**To do:**
Reproduce the text of the records verbatim, from the start of the records through the line containing "Banka Ekonomike", including both ends. Omit the pictures from your answer.

──────

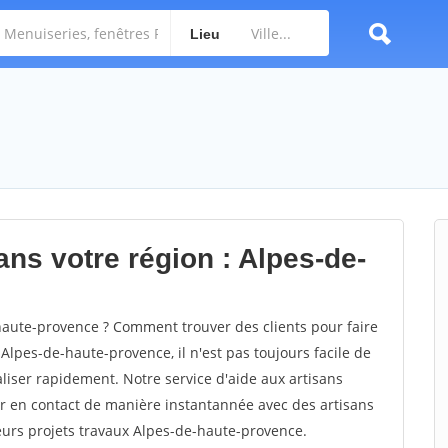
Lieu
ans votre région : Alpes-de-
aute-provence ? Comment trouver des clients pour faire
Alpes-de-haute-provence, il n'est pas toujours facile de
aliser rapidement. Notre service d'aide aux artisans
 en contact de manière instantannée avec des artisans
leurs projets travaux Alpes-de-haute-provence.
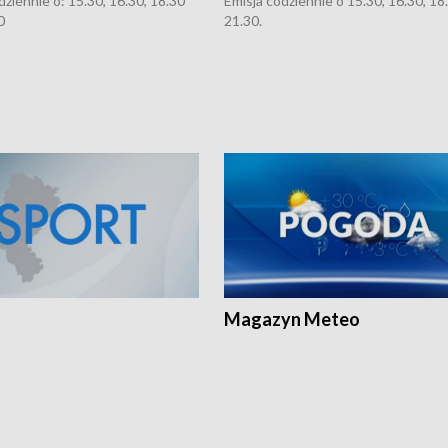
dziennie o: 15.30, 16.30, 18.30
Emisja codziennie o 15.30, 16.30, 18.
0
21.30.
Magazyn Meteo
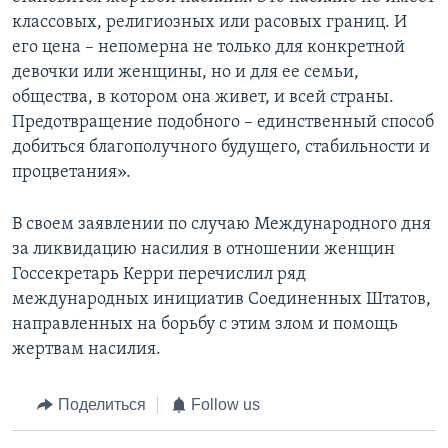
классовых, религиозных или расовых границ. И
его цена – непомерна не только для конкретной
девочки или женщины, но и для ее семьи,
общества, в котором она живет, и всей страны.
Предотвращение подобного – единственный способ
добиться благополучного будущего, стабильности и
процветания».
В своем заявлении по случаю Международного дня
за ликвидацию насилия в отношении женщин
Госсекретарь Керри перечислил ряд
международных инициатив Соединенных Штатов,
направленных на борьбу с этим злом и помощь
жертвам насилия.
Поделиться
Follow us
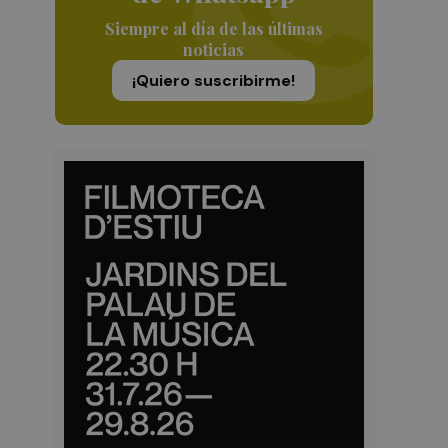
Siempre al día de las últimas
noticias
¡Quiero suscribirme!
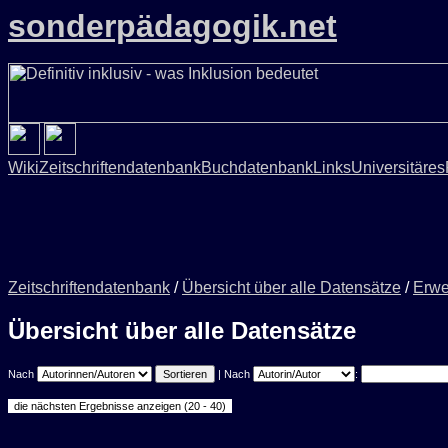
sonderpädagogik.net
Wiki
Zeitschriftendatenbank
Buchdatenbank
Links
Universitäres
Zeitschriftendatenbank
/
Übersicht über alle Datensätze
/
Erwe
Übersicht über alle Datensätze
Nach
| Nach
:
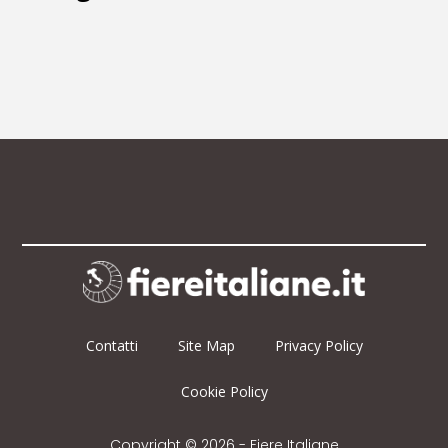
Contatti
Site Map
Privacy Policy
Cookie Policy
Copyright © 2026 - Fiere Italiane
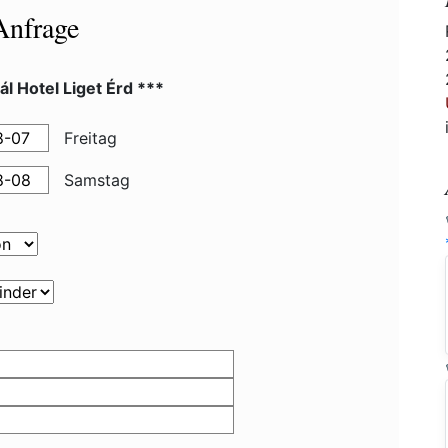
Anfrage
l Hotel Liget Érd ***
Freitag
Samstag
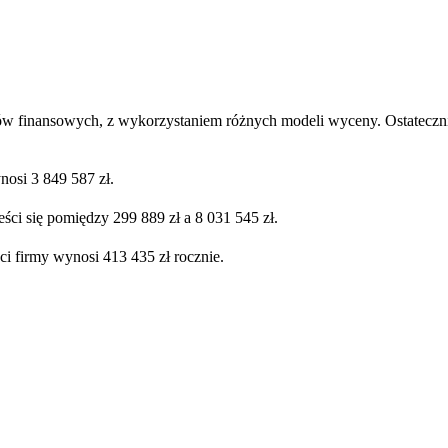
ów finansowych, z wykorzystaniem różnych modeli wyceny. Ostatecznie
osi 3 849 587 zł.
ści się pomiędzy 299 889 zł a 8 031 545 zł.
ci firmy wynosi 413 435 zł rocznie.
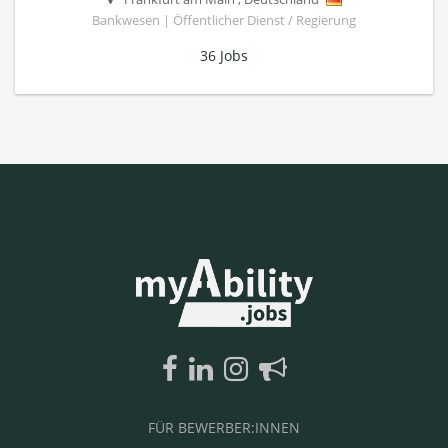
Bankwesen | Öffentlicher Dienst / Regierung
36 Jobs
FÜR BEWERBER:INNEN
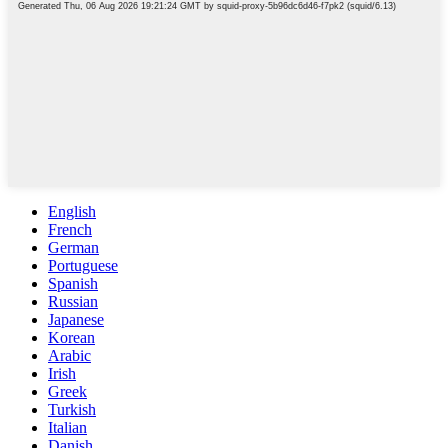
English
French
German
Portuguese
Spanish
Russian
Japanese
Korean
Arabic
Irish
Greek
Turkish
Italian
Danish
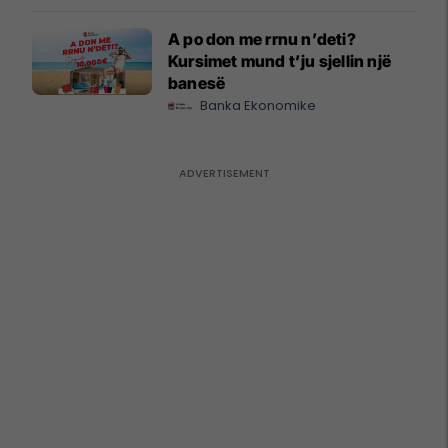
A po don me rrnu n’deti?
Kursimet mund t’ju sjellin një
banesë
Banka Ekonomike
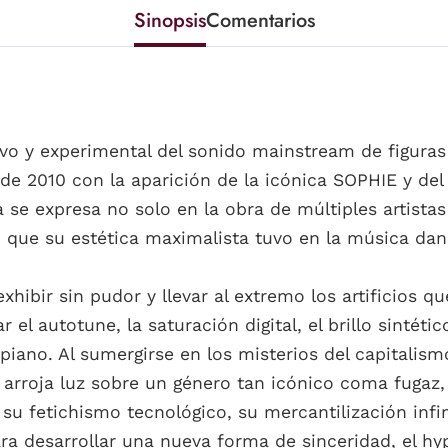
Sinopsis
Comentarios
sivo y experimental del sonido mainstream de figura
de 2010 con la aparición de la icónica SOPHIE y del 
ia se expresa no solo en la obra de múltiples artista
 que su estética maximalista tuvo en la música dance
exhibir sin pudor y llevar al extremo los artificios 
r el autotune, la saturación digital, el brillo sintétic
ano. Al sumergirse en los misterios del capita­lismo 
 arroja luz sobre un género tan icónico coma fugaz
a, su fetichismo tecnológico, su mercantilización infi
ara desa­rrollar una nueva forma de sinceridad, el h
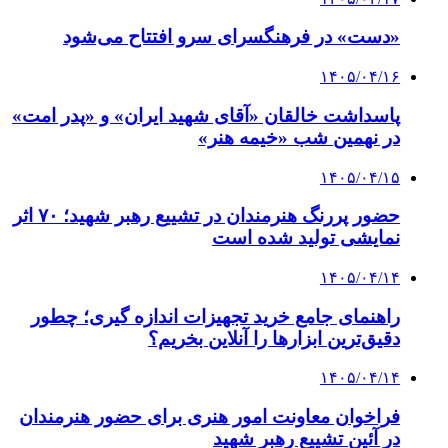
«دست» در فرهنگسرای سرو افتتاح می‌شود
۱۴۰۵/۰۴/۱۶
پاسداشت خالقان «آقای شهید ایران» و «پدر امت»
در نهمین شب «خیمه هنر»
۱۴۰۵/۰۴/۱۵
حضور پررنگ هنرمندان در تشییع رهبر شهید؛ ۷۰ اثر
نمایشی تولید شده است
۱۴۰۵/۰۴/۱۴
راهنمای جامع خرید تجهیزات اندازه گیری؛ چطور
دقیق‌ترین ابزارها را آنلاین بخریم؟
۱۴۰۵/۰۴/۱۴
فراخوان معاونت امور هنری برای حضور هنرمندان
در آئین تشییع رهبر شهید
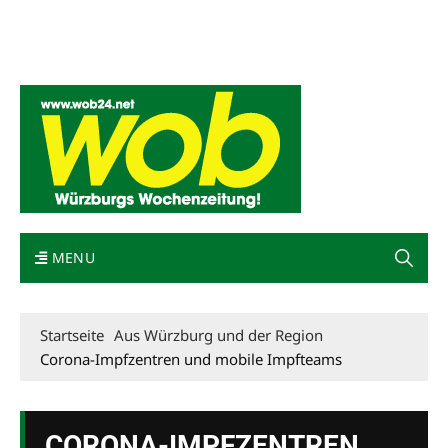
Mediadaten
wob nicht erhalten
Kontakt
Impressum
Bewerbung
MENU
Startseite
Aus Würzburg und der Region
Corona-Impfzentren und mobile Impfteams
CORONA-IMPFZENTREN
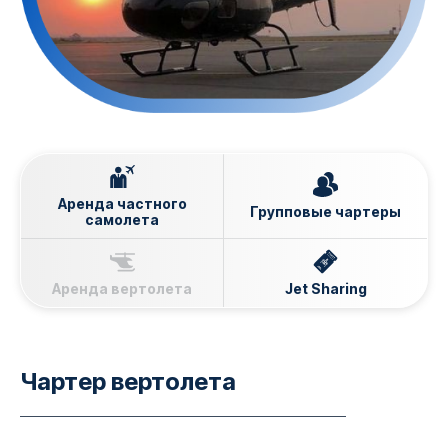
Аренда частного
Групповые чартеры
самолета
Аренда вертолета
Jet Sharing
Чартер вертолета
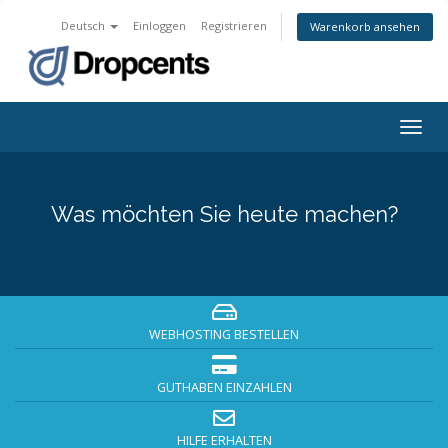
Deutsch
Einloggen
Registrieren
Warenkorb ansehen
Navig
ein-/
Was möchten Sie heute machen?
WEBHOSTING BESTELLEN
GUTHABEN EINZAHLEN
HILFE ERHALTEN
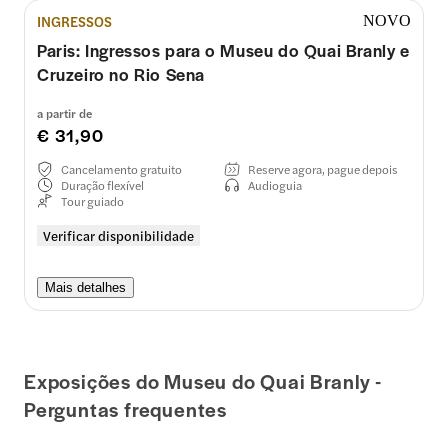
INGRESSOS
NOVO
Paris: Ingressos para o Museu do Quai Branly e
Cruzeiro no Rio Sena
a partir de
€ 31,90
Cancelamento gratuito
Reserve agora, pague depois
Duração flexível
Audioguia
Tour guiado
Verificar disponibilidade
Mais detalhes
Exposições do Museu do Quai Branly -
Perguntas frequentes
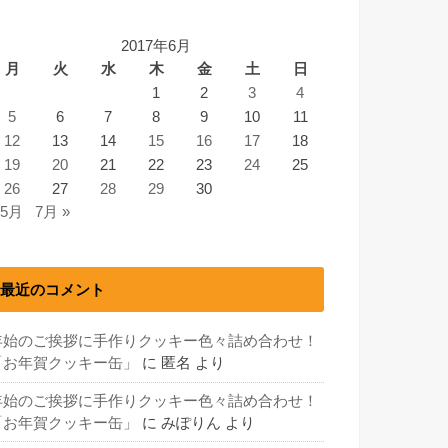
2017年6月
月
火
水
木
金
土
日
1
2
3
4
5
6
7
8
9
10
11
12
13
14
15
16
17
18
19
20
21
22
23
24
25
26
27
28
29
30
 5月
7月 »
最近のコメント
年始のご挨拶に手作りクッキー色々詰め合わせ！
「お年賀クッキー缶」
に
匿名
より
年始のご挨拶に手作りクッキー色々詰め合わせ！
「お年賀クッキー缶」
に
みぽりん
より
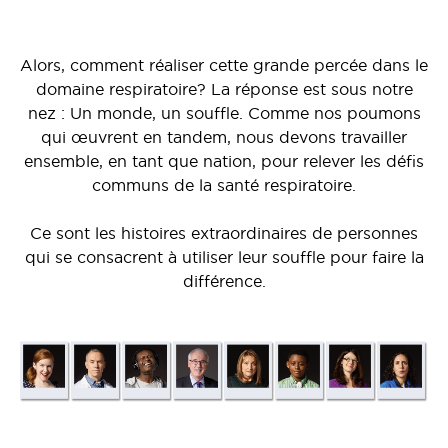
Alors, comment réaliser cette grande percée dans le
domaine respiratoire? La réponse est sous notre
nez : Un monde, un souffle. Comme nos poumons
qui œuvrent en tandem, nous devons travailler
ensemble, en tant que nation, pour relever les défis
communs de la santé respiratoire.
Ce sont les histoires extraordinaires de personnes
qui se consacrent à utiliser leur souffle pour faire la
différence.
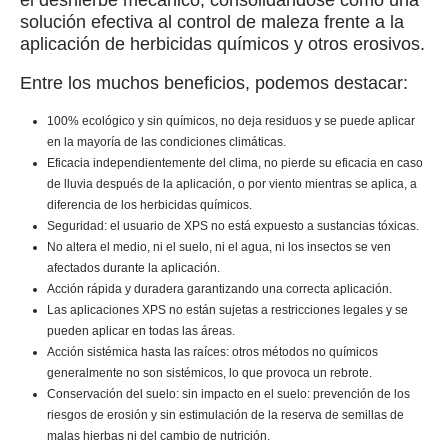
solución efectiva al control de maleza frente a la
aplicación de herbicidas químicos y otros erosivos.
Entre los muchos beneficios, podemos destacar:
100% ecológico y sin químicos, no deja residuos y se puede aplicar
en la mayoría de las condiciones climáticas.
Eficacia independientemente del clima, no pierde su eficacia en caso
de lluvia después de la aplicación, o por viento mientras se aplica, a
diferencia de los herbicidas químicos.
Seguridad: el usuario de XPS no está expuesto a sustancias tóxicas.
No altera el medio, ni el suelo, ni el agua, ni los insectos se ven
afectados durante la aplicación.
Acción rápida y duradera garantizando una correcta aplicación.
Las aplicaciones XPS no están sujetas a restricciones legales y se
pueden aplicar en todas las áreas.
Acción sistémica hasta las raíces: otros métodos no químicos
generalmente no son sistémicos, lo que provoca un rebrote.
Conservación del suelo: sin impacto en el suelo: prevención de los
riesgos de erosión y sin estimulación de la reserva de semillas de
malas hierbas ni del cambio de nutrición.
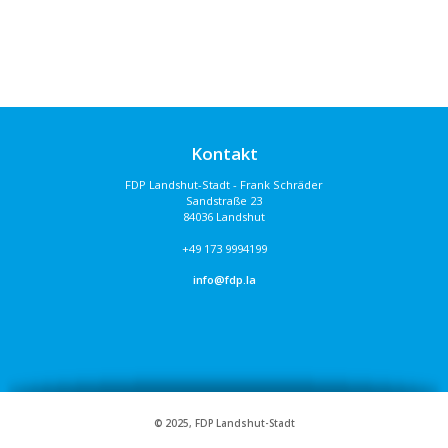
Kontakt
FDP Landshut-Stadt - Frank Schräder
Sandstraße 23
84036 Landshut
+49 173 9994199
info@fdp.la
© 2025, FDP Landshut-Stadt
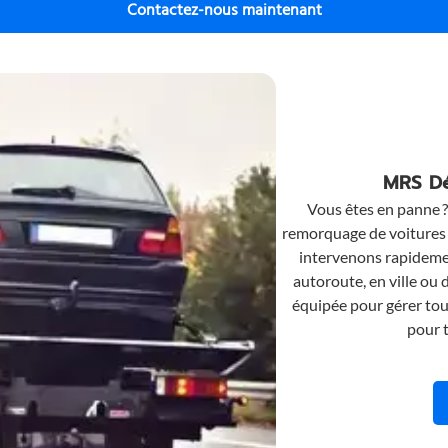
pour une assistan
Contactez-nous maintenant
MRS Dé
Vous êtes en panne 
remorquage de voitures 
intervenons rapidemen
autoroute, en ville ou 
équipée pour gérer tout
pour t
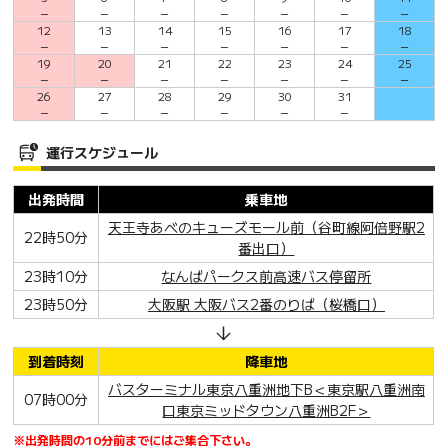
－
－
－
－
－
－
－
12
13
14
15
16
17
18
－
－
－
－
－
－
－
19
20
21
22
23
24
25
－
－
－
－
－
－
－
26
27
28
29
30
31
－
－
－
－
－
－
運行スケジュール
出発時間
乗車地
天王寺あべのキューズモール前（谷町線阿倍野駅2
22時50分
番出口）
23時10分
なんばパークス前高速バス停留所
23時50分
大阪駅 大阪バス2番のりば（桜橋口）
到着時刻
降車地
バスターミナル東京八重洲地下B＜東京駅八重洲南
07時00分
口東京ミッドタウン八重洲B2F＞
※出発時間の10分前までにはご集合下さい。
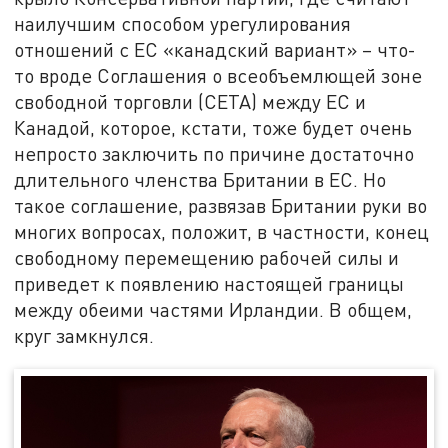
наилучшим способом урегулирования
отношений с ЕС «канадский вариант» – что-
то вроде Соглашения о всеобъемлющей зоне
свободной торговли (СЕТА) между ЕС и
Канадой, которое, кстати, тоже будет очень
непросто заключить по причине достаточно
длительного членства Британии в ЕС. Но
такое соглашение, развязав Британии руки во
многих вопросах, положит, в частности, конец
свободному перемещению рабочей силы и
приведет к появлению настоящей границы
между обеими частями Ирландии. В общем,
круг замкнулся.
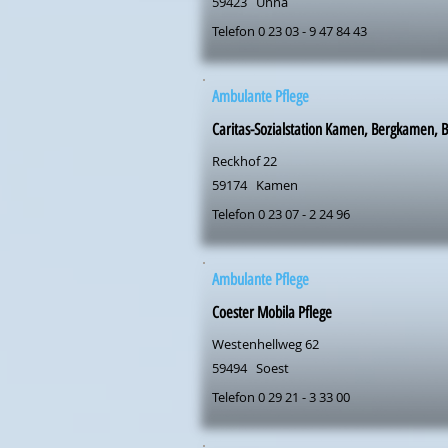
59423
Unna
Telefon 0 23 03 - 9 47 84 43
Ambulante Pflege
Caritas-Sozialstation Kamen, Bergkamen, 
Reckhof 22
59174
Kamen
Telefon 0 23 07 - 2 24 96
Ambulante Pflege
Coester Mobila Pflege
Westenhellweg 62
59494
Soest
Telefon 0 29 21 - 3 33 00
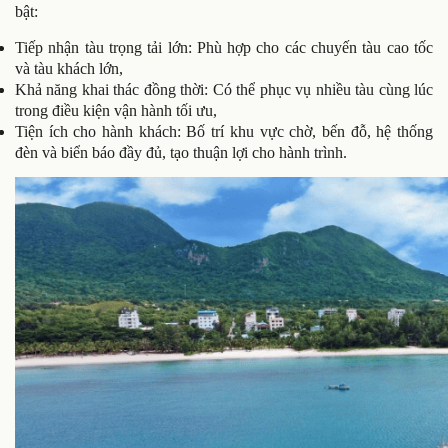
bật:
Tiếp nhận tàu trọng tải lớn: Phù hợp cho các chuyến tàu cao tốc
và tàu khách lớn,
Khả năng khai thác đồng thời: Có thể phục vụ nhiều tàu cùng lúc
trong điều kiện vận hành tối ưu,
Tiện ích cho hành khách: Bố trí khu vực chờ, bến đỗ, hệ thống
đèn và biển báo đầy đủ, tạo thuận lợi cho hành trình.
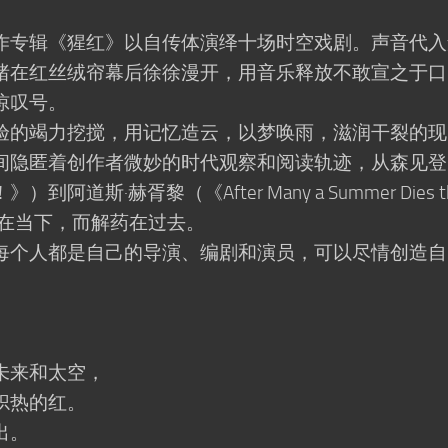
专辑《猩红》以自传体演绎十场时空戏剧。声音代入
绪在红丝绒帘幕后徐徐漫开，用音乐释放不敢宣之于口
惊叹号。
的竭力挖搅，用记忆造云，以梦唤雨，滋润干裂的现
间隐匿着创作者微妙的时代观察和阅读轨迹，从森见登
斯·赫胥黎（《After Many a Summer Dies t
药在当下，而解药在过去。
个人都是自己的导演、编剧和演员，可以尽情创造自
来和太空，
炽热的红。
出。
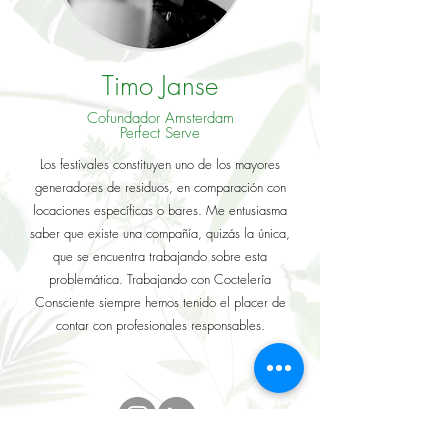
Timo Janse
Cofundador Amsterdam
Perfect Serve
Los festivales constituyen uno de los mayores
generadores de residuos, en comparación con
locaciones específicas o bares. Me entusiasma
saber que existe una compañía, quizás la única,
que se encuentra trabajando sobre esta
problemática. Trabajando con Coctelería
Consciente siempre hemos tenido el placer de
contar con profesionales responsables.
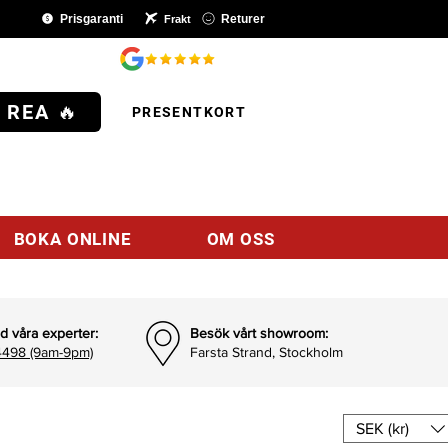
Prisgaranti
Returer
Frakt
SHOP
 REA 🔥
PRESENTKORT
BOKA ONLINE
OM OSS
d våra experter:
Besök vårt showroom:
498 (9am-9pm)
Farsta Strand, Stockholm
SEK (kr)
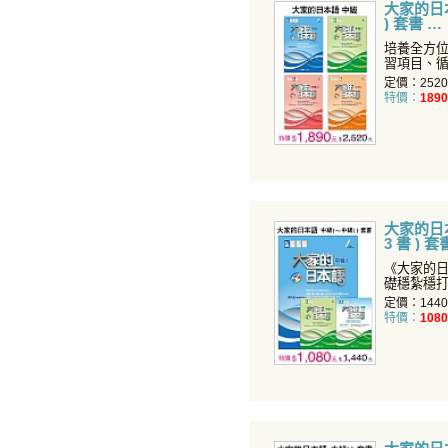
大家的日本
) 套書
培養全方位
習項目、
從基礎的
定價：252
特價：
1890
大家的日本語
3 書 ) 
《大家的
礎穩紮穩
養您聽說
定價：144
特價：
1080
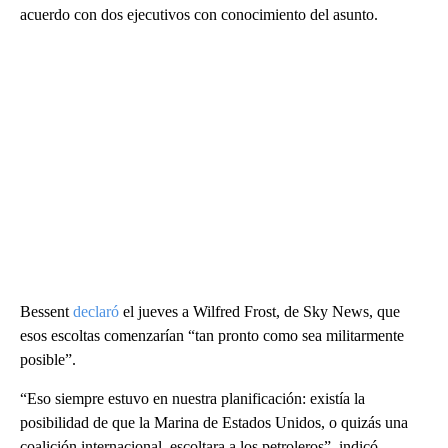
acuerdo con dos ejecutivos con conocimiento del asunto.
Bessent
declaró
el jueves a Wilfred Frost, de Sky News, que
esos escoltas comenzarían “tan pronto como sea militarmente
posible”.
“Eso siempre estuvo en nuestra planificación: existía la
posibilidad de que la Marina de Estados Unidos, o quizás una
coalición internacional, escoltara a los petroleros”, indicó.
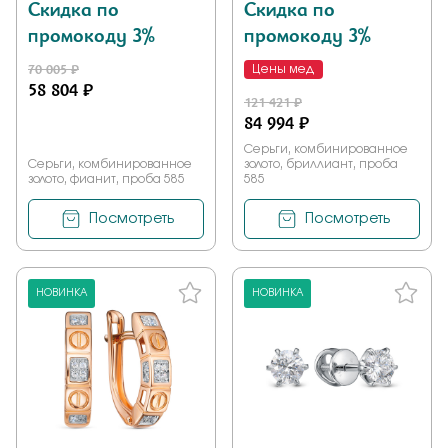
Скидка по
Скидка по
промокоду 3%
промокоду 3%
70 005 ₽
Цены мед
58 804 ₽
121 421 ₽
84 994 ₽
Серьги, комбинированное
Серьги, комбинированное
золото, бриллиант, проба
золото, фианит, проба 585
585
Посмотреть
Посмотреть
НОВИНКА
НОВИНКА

──────

**Exercise solution:**
Lieu
ans votre région : Alpes-de-
aute-provence ? Comment trouver des clients pour faire
Alpes-de-haute-provence, il n'est pas toujours facile de
aliser rapidement. Notre service d'aide aux artisans
 en contact de manière instantannée avec des artisans
leurs projets travaux Alpes-de-haute-provence.
dziennie o: 15.30, 16.30, 18.30
Emisja codziennie o 15.30, 16.30, 18.
0
21.30.
Magazyn Meteo
классовых, религиозных или расовых границ. И
его цена – непомерна не только для конкретной
девочки или женщины, но и для ее семьи,
общества, в котором она живет, и всей страны.
Предотвращение подобного – единственный способ
добиться благополучного будущего, стабильности и
процветания».
В своем заявлении по случаю Международного дня
за ликвидацию насилия в отношении женщин
Госсекретарь Керри перечислил ряд
международных инициатив Соединенных Штатов,
направленных на борьбу с этим злом и помощь
жертвам насилия.
Поделиться
Follow us
Siempre al día de las últimas
noticias
¡Quiero suscribirme!
sonderpädagogik.net
Wiki
Zeitschriftendatenbank
Buchdatenbank
Links
Universitäres
Zeitschriftendatenbank
/
Übersicht über alle Datensätze
/
Erwe
Übersicht über alle Datensätze
Nach
| Nach
:
Contatti
Site Map
Privacy Policy
Cookie Policy
Copyright © 2026 - Fiere Italiane
Anfrage
l Hotel Liget Érd ***
Freitag
Samstag
ów finansowych, z wykorzystaniem różnych modeli wyceny. Ostatecznie
osi 3 849 587 zł.
ści się pomiędzy 299 889 zł a 8 031 545 zł.
ci firmy wynosi 413 435 zł rocznie.
Bankwesen | Öffentlicher Dienst / Regierung
36 Jobs
FÜR BEWERBER:INNEN
English
French
German
Portuguese
Spanish
Russian
Japanese
Korean
Arabic
Irish
Greek
Turkish
Italian
Danish
A po don me rrnu n’deti?
Kursimet mund t’ju sjellin një
banesë
Banka Ekonomike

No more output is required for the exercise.